Manuel
Chaves de Oliveira (Crédit Agricole Asset Management)
: "L'OPA d'Oracle est hostile et avec une prime dérisoire
!"
D'un point de vue strictement boursier, l'OPA d'Oracle sur PeopleSoft est très peu conventionnelle, voire incongrue. Eclairage d'un spécialiste. (Jeudi 12 juin 2003)
JDNet
Solutions. En tant que gérant de portefeuille TMT, comment
réagissez-vous à l'OPA d'Oracle sur PeopleSoft ? Manuel Chaves de Oliveira.
L'offre d'Oracle me laisse perplexe pour l'instant,
je ne suis pas encore convaincu de leur véritable objectif
: réussir cette acquisition ou affaiblir deux concurrents
sur le point de s'allier. L'acquisition serait en tous
cas réalisée afin d'éteindre purement et simplement la
ligne de produits Peoplesoft et de récupérer une base
de clients. De plus, la façon de procéder d'Oracle
sort vraiment de l'ordinaire. Il s'agit d'une OPA hostile
avec une prime dérisoire ! On ne fait pas une offre à
16 dollars pour un titre qui en vaut déjà
plus de 15 la veille... La démarche même
vis-à-vis des clients de Peoplesoft me paraît
également discutable car, comme je le disais, il
me semble que la volonté de faire mourir les produits
PeopleSoft dans des délais brefs soit bien réelle
chez Oracle.
A
qui profite le crime ? Il n'y a pas de
certitude en la matière mais tous ces facteurs
sont plutôt favorables au leader SAP, ce sont des
aveux de faiblesse et d'insuffisance de taille critique
par rapport à lui. Face à ce qui se prépare,
certaines entreprises en phase de réflexion vont
peut-être se reporter sur SAP, pour plus de sécurité.

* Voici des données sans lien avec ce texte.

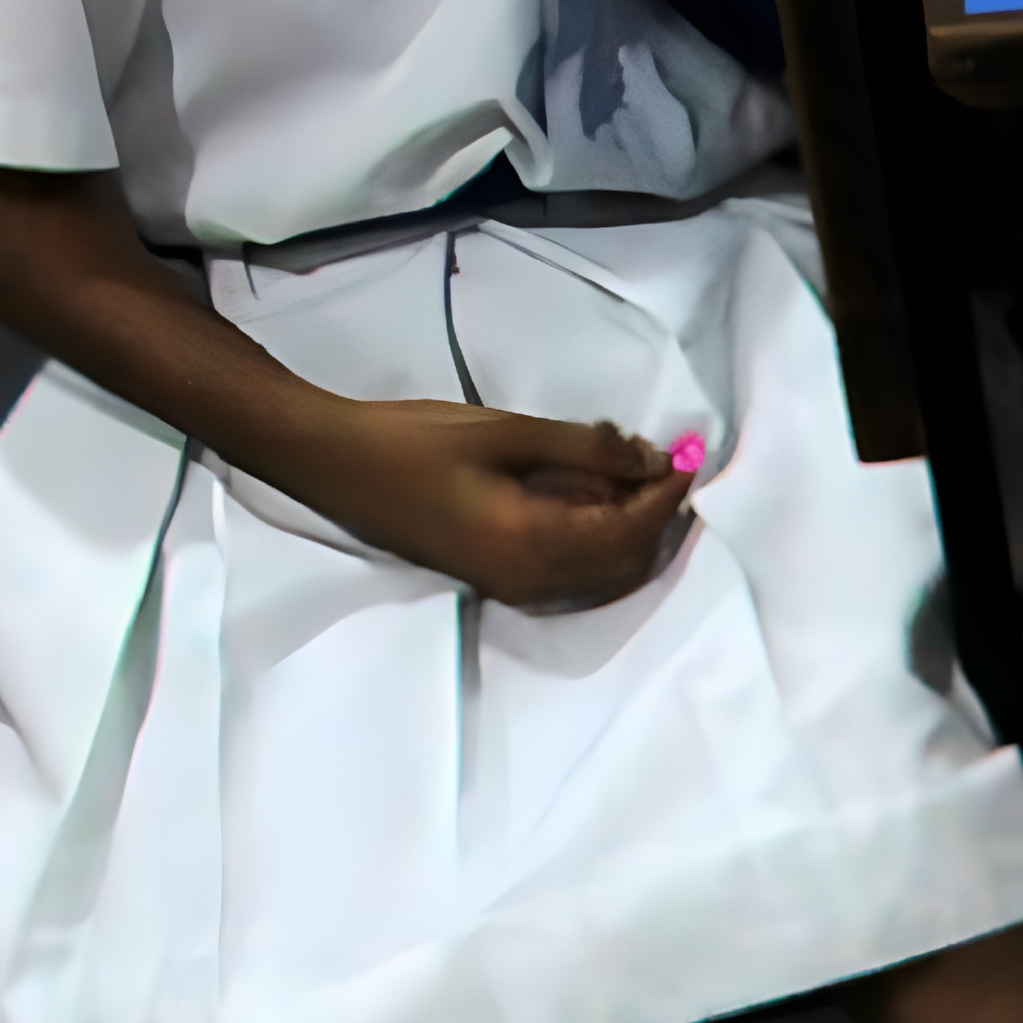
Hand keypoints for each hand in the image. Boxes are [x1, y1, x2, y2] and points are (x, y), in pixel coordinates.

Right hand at [297, 400, 690, 614]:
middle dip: (657, 515)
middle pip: (627, 561)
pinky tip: (600, 498)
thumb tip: (654, 460)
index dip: (666, 494)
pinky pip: (576, 573)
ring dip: (633, 530)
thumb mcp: (506, 433)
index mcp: (533, 548)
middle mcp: (534, 583)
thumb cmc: (411, 441)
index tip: (691, 455)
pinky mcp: (503, 581)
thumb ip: (586, 449)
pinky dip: (602, 540)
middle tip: (672, 465)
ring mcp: (517, 589)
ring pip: (606, 573)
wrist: (332, 464)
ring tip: (641, 475)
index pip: (629, 531)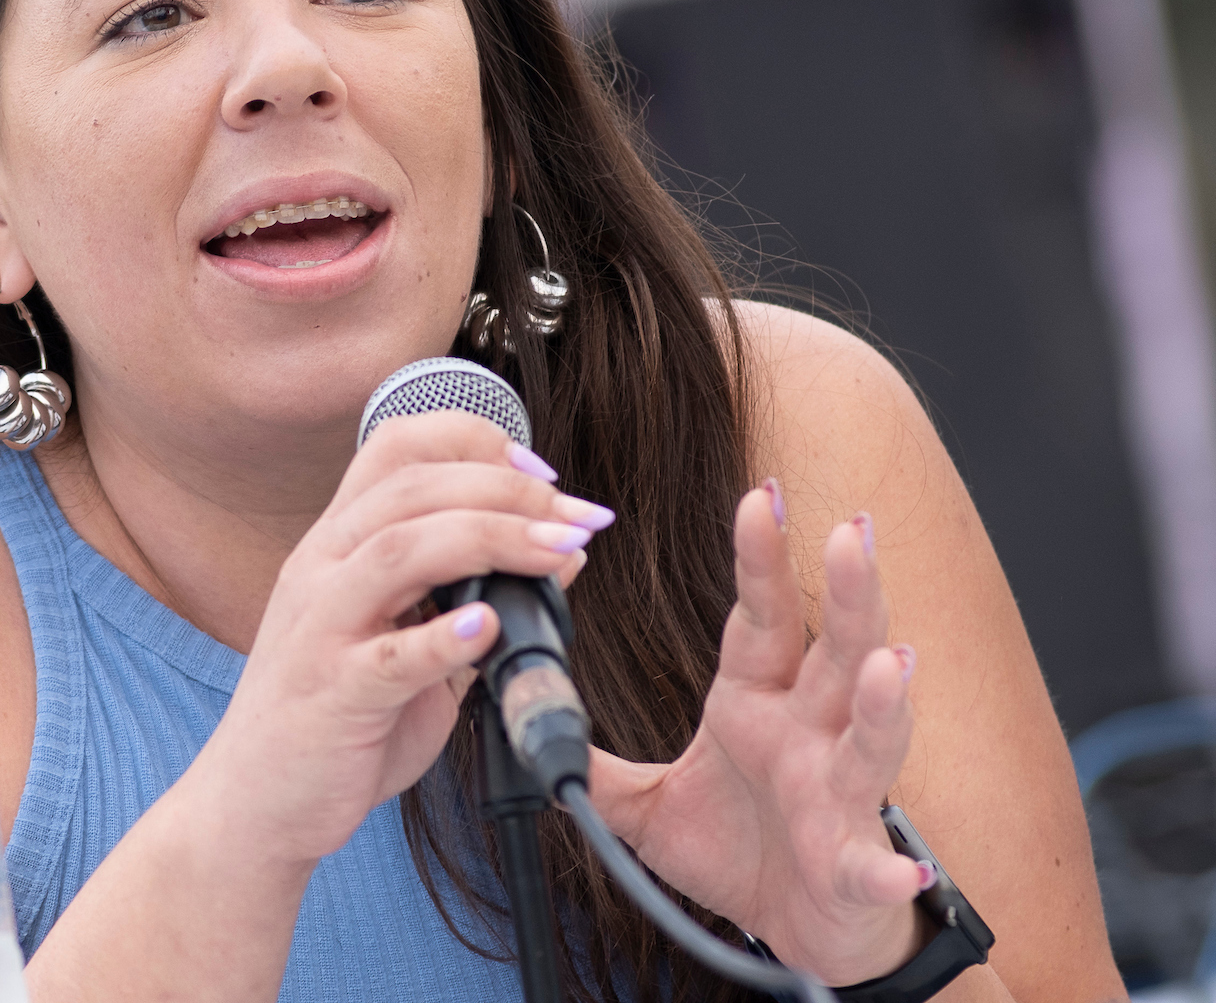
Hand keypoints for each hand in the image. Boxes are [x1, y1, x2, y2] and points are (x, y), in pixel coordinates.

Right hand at [195, 411, 613, 866]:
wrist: (256, 804)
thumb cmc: (337, 720)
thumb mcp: (410, 644)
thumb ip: (477, 597)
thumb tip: (566, 552)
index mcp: (336, 545)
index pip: (397, 448)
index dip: (476, 442)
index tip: (543, 476)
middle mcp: (321, 569)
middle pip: (412, 488)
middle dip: (508, 489)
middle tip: (577, 517)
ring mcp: (320, 629)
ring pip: (400, 549)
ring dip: (493, 537)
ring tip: (561, 552)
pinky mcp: (332, 693)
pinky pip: (388, 656)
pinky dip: (441, 637)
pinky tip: (488, 629)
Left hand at [584, 483, 929, 985]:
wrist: (798, 934)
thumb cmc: (743, 853)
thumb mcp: (648, 802)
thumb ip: (595, 761)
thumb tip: (530, 722)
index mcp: (758, 703)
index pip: (761, 618)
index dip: (761, 558)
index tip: (758, 495)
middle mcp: (810, 734)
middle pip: (836, 651)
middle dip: (849, 593)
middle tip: (851, 529)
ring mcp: (839, 797)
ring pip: (870, 738)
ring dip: (885, 704)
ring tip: (892, 663)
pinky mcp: (852, 869)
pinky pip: (868, 869)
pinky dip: (883, 872)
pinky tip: (899, 872)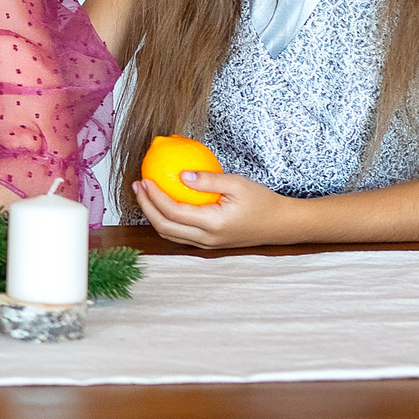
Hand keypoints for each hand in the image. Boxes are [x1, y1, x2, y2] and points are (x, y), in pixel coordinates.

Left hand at [133, 171, 297, 248]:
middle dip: (146, 208)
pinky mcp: (209, 244)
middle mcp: (207, 239)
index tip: (144, 180)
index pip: (174, 212)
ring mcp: (207, 245)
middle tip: (138, 186)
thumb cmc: (262, 202)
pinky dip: (166, 220)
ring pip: (170, 235)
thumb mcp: (237, 184)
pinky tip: (164, 203)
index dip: (154, 198)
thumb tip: (181, 174)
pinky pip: (180, 235)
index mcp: (213, 224)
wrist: (281, 224)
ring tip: (145, 194)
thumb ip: (208, 180)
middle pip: (165, 228)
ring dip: (153, 215)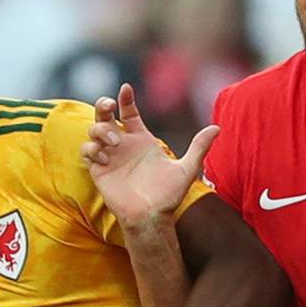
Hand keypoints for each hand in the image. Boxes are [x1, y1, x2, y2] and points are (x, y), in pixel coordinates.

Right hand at [82, 84, 218, 229]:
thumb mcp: (186, 169)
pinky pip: (87, 151)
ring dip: (101, 129)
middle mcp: (123, 144)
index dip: (125, 98)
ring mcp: (109, 156)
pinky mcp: (98, 170)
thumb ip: (199, 147)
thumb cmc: (168, 196)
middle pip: (105, 114)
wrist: (151, 218)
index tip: (126, 88)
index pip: (129, 111)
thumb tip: (218, 127)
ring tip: (115, 141)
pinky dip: (92, 149)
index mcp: (141, 139)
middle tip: (109, 105)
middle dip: (103, 105)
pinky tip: (106, 157)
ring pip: (94, 129)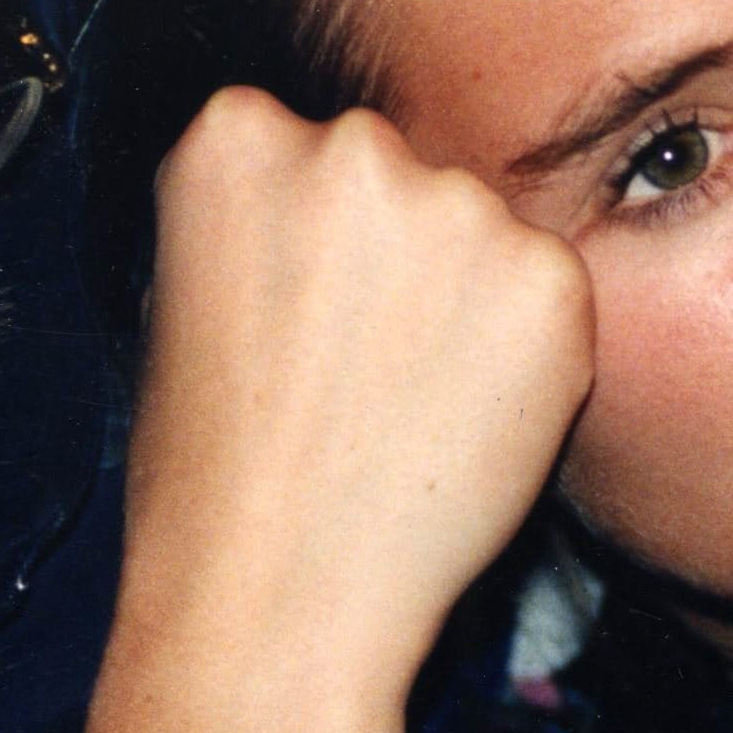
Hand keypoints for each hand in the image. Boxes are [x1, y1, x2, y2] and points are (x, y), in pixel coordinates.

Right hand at [124, 87, 594, 675]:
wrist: (276, 597)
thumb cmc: (212, 482)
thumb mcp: (181, 306)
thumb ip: (264, 225)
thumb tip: (336, 219)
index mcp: (235, 135)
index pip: (302, 145)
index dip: (315, 239)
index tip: (306, 307)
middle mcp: (350, 142)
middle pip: (401, 173)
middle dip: (397, 255)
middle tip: (366, 367)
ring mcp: (456, 203)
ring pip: (482, 230)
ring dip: (467, 298)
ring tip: (408, 408)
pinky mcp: (547, 275)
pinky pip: (551, 291)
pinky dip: (530, 353)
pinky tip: (464, 422)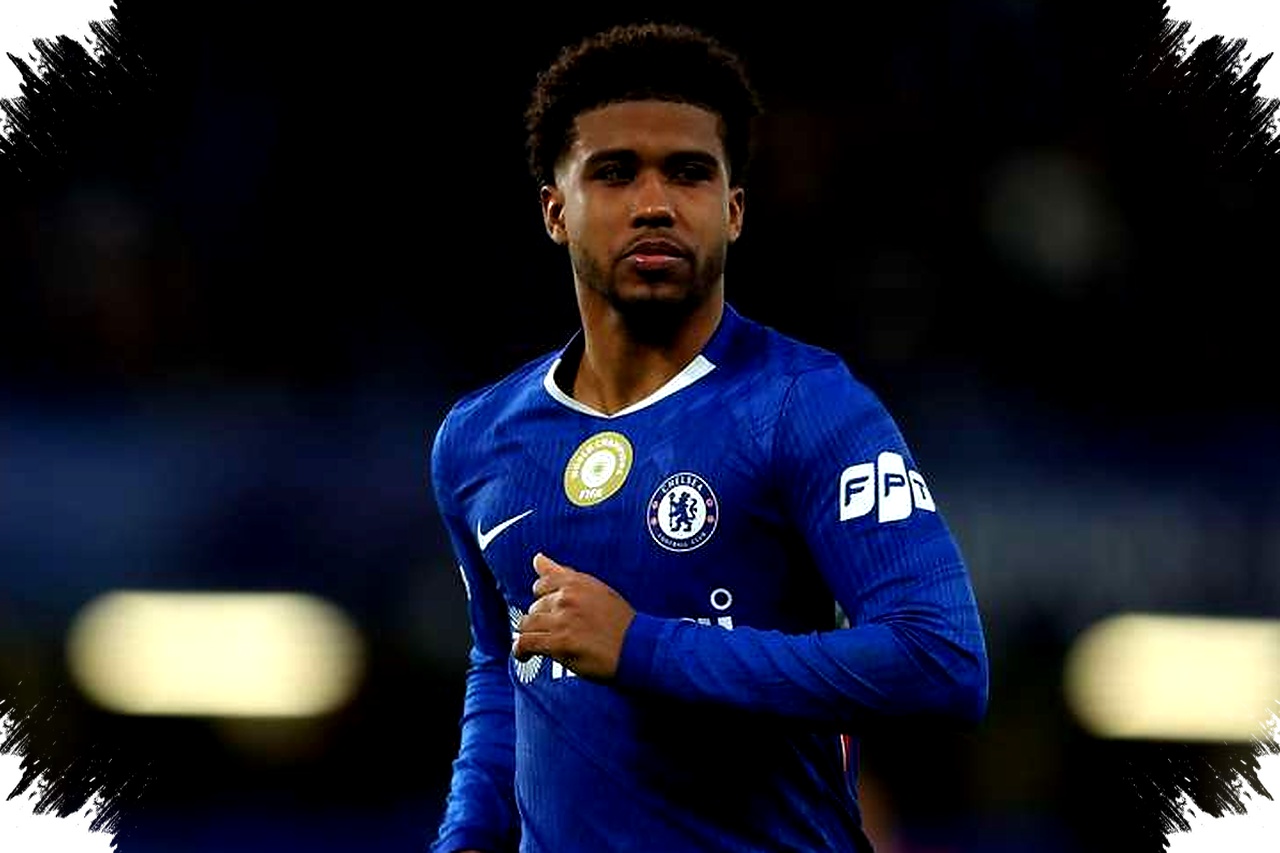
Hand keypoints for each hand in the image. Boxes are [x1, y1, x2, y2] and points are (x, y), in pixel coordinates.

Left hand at [512, 552, 635, 679]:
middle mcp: (566, 598)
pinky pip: (526, 643)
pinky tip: (523, 656)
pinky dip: (520, 650)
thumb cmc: (621, 621)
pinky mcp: (559, 643)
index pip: (542, 583)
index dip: (542, 598)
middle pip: (535, 607)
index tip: (548, 609)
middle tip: (552, 632)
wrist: (638, 647)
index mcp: (576, 582)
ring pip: (527, 624)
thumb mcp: (596, 589)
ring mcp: (562, 620)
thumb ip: (564, 574)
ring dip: (530, 634)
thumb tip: (537, 558)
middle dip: (540, 620)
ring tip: (535, 643)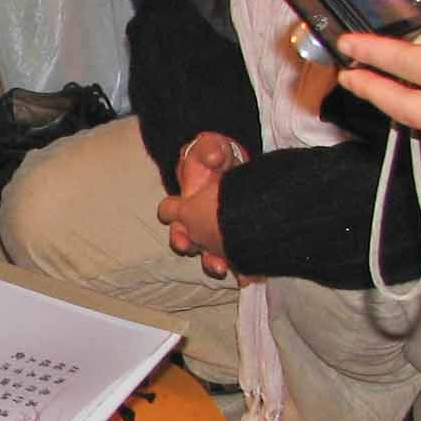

Peut-être vont elles en effet préférer
ne pas prendre le risque de choisir un éditeur
dont les développements seraient arrêtés
quelques temps plus tard. Bien entendu, le processus de
décision des entreprises pour implémenter
un ERP ne se fait pas en trois jours, elles ont donc encore
le temps de voir ce qui va concrètement se passer
mais cela peut les influencer d'une manière ou
d'une autre.
SAP a toujours fondé son développement sur
une croissance organique et le développement de produits
en interne. Il est d'ailleurs paradoxal de constater comment
cette société a bénéficié
de la baisse des dépenses d'investissements des
entreprises survenue dès l'an 2000. Sur le terrain
du CRM par exemple, SAP était à ce moment
là clairement en retard par rapport à ses
concurrents, Siebel notamment. Mais grâce au report
des dépenses des entreprises, SAP a pu refaire
son retard et propose aujourd'hui des solutions recouvrant
les principaux besoins des utilisateurs.
Comment
voyez-vous l'évolution de cette affaire ? Rien ne peut se
passer pour le moment car le prix proposé est inférieur
au cours de bourse actuel. Ensuite, si le prix est révisé,
l'OPA pourra se faire car Oracle dispose des liquidités
nécessaires pour réaliser l'opération.
L'offre d'Oracle est valable 20 jours mais ses actionnaires
doivent approuver cette décision. Ce qui est probable
de toutes les façons, c'est que cette OPA relentisse
le processus de fusion entre PeopleSoft et J.D. Edwards.